Watching this girl screw up her face before she insults me is like watching a striker run up to take a penalty. “Has anyone ever told you—” she begins with more acidity than the average lemon tree.

But she’s interrupted by a raised voice through the door. “I’m sorry,” someone says crisply, “but you can’t be serious right now.”

“What’s that supposed to mean?” a second voice demands. This one I recognize: it’s Coach, who is totally sweet and makes us Rocky Road on game days whether we win or lose. She’s also what Dad would call emotionally unyielding, and her biceps are so huge she could crush your skull like an egg, but I think that’s part of her charm.

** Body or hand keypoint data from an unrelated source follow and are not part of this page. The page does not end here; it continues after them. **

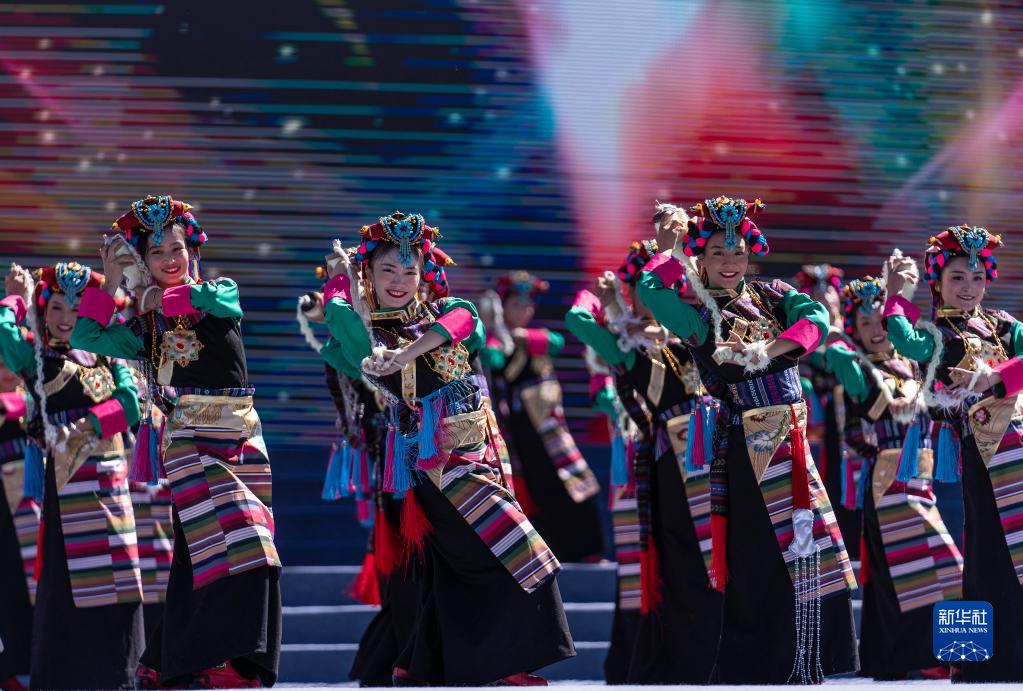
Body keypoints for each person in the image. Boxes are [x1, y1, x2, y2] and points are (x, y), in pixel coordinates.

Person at [319, 211, 574, 685]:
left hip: (477, 455)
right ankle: (503, 663)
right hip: (440, 465)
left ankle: (423, 661)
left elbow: (466, 321)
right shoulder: (367, 335)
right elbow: (340, 328)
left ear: (423, 275)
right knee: (512, 548)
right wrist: (340, 282)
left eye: (409, 270)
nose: (399, 280)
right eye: (387, 270)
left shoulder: (442, 312)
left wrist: (406, 352)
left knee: (464, 561)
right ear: (368, 275)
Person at [636, 196, 858, 684]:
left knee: (806, 547)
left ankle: (805, 660)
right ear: (700, 258)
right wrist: (669, 248)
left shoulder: (774, 294)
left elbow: (817, 319)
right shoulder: (697, 315)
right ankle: (755, 666)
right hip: (745, 445)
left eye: (737, 251)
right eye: (717, 252)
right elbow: (650, 290)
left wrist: (768, 348)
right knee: (757, 556)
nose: (729, 261)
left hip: (791, 442)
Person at [71, 195, 281, 688]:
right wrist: (111, 279)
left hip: (244, 437)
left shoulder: (219, 292)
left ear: (192, 251)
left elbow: (191, 301)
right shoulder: (143, 329)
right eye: (157, 252)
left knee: (202, 551)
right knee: (246, 543)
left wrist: (149, 296)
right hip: (190, 441)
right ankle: (230, 661)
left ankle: (170, 661)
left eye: (177, 248)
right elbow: (86, 336)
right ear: (143, 261)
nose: (170, 258)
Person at [565, 230, 722, 684]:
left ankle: (715, 655)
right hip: (668, 464)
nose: (658, 296)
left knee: (716, 561)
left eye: (668, 285)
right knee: (677, 563)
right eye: (643, 289)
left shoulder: (694, 332)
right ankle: (679, 660)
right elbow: (577, 319)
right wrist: (602, 298)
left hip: (714, 458)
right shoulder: (625, 346)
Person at [883, 225, 1023, 682]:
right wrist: (895, 295)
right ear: (938, 283)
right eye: (958, 277)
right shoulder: (936, 335)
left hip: (1018, 448)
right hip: (984, 455)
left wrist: (996, 378)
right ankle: (983, 660)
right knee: (987, 552)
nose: (969, 287)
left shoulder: (1004, 326)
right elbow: (904, 340)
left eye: (977, 277)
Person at [2, 262, 145, 690]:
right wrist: (15, 297)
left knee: (119, 579)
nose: (67, 318)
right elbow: (5, 335)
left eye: (78, 309)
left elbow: (130, 405)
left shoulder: (106, 355)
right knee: (65, 586)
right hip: (66, 488)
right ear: (43, 313)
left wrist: (87, 424)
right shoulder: (35, 358)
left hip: (111, 485)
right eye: (57, 308)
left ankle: (120, 676)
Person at [825, 274, 962, 679]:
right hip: (889, 482)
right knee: (925, 569)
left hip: (919, 478)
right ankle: (921, 658)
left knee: (918, 571)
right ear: (853, 329)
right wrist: (833, 328)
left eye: (881, 320)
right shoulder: (857, 368)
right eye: (864, 323)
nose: (876, 330)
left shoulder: (912, 366)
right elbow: (854, 433)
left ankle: (910, 658)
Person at [297, 278, 414, 687]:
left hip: (422, 462)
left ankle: (396, 657)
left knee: (414, 568)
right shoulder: (351, 346)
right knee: (404, 570)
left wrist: (335, 302)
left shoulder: (408, 330)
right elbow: (346, 353)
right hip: (395, 467)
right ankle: (397, 657)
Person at [481, 271, 604, 562]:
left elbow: (556, 342)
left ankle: (586, 550)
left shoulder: (531, 337)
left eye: (527, 305)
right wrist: (495, 332)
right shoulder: (494, 342)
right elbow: (492, 359)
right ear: (501, 307)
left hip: (551, 429)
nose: (524, 310)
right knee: (539, 491)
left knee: (574, 482)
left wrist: (514, 336)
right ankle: (551, 553)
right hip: (521, 433)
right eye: (516, 305)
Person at [583, 347, 641, 684]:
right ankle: (628, 660)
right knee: (634, 576)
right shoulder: (607, 376)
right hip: (632, 481)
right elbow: (605, 398)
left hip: (670, 473)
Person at [794, 265, 861, 558]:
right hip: (814, 426)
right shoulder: (799, 339)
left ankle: (851, 542)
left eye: (830, 295)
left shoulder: (854, 335)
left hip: (849, 424)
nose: (825, 300)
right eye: (817, 298)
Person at [0, 363, 36, 691]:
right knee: (9, 584)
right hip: (4, 508)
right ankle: (11, 667)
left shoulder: (34, 402)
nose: (7, 372)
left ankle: (34, 662)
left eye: (10, 364)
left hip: (33, 502)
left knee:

“What, exactly, are you confused about?” the first voice asks, accent bobbing up and down like the actors on Derry Girls. “We can’t make the children do push-ups as a punishment—”

“Of course we can! They’re an able-bodied class! It’s motivational! Find your arsehole, Gallagher.” (There’s that unyielding thing I mentioned.)

“Mr. Gallagher’s my Economics teacher,” Celine whispers. “Is that Ms. Morgan with him?”

I blink. “Ms…. ? Do you mean Coach?”

Celine rolls her eyes so hard, her optic nerve’s in danger of snapping. “You don’t even know your football coach’s name?”